→ What this exercise asks:
#1 Print the part of the passage on running Kult from "You will only" up to and including "Inferno guys do!!".
#2 According to the passage on running Kult, what style of play does the game not handle very well?
#3 Shorten the paragraph of the passage on running Kult that begins "This is a good example" while keeping its main facts.

→ Selected extract:
⟨

In order to demonstrate the first, I'll borrow an example originally written by Kraetyz (check out his awesome blog over at Beyond Elysium!) as part of a discussion on the Kult: Elysium discord server:

You will only needlessly confuse your players by making them have an encounter with dream creatures just because they all went to sleep on-screen at some point, but then the next day when they go into a haunted house to explore the spooky basement there, you let them meet totally unrelated monsters from the Underworld... and the week after that, when they witness a gruesome murder, a Razide shows up because that's what Inferno guys do!!

This is a good example for how not to think as a GM of Kult. This game doesn't do monster-of-the-week very well, and if the wildly disjointed threats and experiences are not tied together by some strong thematic connection or personal horrors (such as the PCs' own Dark Secrets, or the campaigns as-yet-unrevealed Big Bad who totally is behind all these seemingly random encounters)... well, then the gaming experience may drift apart into confusing non-sequiturs and frustrating defeats.

(Make no mistake, you want defeats! But they're better when they're of the "tragic demise" variety, fueled by the PCs own inability to choose a different course than the one leading to their ultimate horrible doom. And a random werecrocodile eating them because they chose to flee through the sewers... is not exactly gonna go a long way towards that.)


Here's another example, this one written by myself during the same chats, about how to play with your players' expectations by first establishing fictional facts, then questioning, reaffirming, subverting, and contrasting them.

⟩

→ Excerpted records:
⟨

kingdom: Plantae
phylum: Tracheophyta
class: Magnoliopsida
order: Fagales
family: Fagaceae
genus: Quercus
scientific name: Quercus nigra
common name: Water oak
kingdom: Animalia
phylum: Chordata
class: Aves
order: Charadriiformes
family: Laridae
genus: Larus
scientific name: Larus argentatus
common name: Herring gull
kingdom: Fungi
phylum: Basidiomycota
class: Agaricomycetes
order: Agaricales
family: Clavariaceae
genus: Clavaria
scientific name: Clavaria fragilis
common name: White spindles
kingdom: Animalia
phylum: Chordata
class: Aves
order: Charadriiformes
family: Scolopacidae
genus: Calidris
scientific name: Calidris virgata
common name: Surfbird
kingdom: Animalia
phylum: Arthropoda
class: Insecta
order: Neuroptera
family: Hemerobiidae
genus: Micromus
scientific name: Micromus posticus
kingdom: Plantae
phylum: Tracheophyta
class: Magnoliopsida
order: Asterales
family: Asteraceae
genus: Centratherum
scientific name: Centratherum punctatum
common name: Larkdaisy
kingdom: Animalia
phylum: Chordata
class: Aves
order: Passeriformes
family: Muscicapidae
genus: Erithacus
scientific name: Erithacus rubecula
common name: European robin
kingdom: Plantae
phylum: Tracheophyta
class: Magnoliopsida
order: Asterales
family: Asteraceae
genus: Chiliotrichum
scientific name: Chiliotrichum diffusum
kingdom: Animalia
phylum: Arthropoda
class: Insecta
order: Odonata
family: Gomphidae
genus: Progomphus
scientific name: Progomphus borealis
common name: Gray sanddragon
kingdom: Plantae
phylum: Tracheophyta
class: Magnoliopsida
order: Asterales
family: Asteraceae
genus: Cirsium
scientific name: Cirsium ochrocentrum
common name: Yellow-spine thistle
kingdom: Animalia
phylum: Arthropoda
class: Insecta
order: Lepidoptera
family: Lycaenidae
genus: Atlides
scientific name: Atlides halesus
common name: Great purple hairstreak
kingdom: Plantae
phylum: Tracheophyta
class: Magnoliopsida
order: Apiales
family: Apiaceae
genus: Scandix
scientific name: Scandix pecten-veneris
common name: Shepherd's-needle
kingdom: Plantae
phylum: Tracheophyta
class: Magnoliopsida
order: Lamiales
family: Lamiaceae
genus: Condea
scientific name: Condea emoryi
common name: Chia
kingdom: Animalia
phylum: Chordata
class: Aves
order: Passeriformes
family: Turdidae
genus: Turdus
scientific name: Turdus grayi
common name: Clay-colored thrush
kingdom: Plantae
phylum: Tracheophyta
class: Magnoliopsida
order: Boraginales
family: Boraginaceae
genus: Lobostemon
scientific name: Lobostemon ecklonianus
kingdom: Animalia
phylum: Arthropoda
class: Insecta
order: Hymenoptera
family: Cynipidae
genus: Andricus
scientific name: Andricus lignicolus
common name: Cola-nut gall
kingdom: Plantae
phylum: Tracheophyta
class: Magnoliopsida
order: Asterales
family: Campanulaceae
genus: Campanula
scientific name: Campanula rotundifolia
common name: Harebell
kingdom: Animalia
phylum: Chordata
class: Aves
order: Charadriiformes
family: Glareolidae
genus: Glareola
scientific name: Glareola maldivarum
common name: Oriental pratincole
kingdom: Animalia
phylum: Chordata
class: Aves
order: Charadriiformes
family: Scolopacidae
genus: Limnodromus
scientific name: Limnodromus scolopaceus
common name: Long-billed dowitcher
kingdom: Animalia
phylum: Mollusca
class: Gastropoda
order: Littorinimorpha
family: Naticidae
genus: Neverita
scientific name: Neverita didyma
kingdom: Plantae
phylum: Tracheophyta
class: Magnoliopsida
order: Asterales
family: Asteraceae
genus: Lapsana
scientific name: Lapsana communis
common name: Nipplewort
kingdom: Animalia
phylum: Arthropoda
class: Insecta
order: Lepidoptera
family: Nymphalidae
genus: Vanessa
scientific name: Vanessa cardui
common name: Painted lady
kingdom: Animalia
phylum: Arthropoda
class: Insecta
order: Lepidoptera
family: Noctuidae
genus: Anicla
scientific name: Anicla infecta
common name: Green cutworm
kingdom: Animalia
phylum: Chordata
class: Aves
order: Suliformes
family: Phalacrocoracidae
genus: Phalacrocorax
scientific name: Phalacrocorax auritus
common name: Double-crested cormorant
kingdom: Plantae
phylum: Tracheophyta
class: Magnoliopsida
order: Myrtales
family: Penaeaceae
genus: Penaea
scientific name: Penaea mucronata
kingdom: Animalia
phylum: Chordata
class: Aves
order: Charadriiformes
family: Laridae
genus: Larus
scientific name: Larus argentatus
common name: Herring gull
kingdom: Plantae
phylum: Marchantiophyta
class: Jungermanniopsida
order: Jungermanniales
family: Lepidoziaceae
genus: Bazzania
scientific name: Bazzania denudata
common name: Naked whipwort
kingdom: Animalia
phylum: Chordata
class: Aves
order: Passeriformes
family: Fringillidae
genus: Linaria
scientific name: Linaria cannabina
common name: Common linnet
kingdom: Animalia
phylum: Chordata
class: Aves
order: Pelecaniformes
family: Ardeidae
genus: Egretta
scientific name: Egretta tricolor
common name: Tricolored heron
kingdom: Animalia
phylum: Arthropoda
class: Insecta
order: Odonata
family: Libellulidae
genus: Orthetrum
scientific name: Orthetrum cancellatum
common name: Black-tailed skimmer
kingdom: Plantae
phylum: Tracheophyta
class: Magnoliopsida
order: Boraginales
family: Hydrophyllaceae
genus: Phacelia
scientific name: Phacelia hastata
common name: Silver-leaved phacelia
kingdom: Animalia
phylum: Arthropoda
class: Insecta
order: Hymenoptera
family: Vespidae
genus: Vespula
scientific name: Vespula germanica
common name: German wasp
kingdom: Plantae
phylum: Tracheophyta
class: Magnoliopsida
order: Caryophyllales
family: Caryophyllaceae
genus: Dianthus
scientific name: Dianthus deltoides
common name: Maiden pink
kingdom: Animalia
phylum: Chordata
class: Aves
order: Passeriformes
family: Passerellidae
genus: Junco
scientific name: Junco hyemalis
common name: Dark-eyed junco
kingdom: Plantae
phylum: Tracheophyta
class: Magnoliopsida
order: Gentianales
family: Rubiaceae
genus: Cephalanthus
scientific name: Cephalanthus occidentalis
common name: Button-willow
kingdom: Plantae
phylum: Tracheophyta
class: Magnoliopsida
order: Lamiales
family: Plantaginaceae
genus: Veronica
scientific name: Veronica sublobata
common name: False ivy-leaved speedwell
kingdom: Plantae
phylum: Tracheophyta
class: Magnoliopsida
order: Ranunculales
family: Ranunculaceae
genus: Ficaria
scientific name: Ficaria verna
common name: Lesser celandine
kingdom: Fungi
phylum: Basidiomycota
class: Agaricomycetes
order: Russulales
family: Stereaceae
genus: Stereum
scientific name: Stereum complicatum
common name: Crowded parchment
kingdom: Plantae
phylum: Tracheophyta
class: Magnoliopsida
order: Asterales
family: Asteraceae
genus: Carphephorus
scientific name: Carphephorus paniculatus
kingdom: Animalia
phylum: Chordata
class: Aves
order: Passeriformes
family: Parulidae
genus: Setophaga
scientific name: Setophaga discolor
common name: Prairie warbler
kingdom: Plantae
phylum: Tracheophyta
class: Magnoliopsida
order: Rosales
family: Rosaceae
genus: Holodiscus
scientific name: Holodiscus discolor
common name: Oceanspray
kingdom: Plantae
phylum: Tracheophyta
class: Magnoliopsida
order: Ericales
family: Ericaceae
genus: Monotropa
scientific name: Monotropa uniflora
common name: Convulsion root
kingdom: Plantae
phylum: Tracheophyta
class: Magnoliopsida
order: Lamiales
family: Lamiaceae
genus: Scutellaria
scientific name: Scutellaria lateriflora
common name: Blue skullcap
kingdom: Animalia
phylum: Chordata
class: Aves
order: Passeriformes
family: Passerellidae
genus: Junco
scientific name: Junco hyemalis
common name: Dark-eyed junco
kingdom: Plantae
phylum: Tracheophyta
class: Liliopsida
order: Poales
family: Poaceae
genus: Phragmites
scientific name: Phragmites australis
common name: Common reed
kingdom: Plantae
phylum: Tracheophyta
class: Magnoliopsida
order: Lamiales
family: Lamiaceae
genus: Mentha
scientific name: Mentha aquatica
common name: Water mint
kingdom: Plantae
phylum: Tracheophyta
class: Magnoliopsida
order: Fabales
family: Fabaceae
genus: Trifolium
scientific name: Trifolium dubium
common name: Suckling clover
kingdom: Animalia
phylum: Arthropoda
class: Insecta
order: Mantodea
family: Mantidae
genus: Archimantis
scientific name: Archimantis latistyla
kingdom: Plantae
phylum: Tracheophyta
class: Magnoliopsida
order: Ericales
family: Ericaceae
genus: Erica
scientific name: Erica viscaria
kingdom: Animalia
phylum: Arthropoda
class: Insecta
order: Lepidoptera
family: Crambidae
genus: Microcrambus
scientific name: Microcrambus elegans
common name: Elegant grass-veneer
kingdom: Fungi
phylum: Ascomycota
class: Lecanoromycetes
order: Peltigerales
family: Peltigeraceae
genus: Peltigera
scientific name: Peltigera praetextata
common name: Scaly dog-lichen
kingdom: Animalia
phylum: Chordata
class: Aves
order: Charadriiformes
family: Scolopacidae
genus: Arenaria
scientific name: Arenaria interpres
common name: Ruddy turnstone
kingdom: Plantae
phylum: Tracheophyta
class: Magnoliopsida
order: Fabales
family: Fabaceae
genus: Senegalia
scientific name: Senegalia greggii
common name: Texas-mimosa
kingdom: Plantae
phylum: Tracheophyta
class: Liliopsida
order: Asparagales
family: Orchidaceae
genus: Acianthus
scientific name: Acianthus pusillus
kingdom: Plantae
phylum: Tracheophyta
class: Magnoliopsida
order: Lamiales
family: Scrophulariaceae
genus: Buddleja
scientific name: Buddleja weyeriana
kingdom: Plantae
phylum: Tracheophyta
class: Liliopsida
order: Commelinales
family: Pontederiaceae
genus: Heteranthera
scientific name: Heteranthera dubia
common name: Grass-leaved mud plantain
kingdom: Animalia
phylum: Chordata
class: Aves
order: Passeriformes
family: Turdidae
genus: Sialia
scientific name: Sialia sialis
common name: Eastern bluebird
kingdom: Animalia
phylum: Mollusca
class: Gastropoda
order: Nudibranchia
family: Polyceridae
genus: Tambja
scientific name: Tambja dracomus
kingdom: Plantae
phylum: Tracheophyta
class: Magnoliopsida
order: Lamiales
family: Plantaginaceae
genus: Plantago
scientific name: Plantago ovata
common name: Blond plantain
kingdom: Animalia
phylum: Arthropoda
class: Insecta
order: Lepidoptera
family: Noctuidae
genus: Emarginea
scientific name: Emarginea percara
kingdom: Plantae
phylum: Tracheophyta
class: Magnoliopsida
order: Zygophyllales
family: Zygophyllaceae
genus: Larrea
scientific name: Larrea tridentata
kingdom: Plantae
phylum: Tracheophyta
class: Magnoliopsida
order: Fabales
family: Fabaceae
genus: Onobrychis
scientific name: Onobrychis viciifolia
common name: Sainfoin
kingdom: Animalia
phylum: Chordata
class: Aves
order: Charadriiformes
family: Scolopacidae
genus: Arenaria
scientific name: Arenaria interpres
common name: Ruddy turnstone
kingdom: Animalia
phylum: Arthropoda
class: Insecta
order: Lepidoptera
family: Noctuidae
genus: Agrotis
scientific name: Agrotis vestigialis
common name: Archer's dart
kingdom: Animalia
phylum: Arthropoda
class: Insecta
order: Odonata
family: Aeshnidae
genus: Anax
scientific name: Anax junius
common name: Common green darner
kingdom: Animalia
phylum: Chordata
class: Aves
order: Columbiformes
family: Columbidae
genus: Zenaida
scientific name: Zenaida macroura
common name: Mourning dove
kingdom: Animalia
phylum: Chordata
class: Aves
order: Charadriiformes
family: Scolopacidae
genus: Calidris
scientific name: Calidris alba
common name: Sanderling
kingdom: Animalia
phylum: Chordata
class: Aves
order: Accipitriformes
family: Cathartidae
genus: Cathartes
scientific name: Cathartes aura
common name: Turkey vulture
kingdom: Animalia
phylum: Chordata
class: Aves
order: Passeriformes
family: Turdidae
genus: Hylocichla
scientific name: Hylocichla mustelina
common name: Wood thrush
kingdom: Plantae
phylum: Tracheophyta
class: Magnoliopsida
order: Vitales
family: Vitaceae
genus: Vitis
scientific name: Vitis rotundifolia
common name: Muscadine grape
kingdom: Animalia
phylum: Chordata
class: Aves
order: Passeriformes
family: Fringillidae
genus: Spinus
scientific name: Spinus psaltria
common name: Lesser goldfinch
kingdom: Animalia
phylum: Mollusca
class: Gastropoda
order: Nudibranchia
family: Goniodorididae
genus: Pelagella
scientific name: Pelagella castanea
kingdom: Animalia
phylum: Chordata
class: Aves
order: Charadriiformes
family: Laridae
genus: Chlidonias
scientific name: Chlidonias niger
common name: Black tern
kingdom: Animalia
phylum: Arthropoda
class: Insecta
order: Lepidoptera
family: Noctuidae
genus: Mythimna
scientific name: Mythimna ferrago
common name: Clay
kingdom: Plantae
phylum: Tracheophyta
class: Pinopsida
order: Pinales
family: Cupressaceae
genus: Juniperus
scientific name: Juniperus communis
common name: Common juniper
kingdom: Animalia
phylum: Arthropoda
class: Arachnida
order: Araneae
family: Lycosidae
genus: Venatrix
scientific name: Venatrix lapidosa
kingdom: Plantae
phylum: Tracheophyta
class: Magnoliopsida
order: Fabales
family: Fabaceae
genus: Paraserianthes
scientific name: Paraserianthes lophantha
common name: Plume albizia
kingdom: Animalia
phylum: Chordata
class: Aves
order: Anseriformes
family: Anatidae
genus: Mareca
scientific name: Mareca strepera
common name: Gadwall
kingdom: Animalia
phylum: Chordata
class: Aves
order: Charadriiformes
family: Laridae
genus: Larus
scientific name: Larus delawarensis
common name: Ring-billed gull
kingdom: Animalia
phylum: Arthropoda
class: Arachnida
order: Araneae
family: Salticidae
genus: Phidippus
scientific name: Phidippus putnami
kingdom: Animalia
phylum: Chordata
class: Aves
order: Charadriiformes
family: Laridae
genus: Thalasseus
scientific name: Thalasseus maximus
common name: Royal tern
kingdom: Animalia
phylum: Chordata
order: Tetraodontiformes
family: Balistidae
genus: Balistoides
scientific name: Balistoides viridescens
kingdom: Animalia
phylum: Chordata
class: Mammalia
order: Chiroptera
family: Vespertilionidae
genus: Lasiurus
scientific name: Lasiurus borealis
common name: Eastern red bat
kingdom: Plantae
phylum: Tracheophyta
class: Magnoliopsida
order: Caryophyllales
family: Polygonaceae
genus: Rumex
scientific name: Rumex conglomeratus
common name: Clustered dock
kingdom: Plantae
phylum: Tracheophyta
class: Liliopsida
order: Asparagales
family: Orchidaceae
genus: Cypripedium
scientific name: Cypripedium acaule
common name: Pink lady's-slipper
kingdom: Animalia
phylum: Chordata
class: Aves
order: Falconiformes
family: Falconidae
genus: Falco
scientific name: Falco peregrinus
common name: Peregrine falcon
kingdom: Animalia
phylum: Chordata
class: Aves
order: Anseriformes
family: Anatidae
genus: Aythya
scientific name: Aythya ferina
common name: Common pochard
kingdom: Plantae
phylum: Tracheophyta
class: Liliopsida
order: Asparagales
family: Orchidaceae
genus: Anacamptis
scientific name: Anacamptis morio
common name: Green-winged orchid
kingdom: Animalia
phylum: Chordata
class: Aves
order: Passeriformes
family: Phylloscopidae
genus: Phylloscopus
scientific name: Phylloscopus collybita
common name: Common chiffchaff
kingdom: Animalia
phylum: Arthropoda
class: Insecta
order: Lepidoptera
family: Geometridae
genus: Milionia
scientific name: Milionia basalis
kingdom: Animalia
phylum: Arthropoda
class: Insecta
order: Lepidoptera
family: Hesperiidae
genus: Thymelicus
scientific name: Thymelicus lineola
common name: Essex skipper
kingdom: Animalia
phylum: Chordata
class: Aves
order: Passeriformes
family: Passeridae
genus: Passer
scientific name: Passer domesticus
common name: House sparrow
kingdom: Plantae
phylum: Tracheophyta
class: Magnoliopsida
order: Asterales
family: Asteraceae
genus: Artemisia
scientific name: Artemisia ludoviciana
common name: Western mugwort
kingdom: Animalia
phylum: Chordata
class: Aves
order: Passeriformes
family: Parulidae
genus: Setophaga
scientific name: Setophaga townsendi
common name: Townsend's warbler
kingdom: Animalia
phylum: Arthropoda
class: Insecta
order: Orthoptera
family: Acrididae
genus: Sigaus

⟩

→ Responses to the exercise:
#1
You will only needlessly confuse your players by making them have an encounter with dream creatures just because they all went to sleep on-screen at some point, but then the next day when they go into a haunted house to explore the spooky basement there, you let them meet totally unrelated monsters from the Underworld... and the week after that, when they witness a gruesome murder, a Razide shows up because that's what Inferno guys do!!

#2 Monster-of-the-week.

#3 The example shows how a Kult GM should not think. Kult handles monster-of-the-week poorly. If scattered threats aren't tied together by a strong theme or by personal horrors, play may drift into confusing non-sequiturs and frustrating defeats. Such ties could be the PCs' own Dark Secrets or a campaign's unrevealed Big Bad behind the random-seeming encounters.